Change listing data
◇ ◇ ◇ ◇ ◇ ◇ ◇

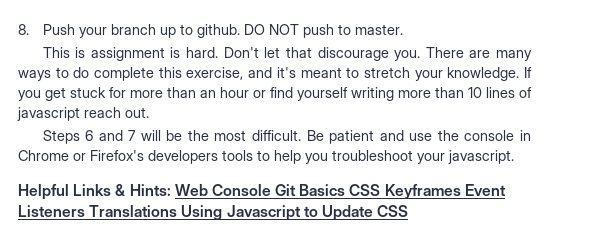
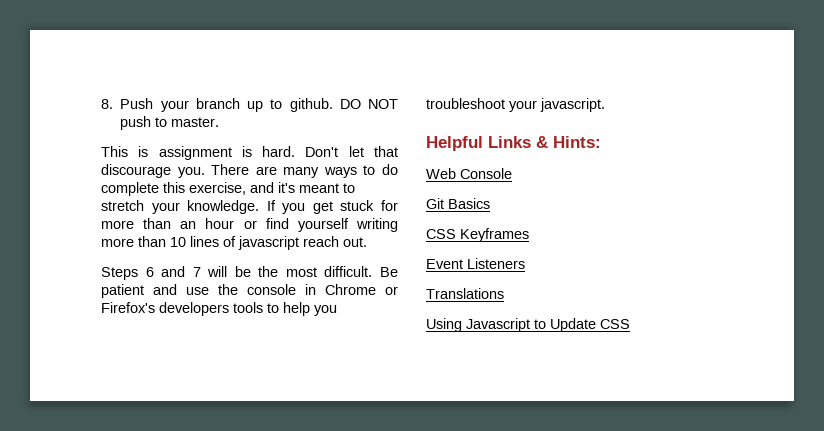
(171, 190) none -> (601, 142) //
(271, 190) none -> (512, 173) //
(346, 190) none -> (490, 203) //
(461, 191) none -> (529, 235) //
(85, 211) none -> (525, 263) //
(178, 211) none -> (504, 293) //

◇ ◇ ◇ ◇ ◇ ◇ ◇

- **Exercise description**
Return only those lines that run from the one containing "(346, 190) none -> (490, 203) //" through the end of the entries, keeping each exactly as written.

- **Response to this exercise**
(346, 190) none -> (490, 203) //
(461, 191) none -> (529, 235) //
(85, 211) none -> (525, 263) //
(178, 211) none -> (504, 293) //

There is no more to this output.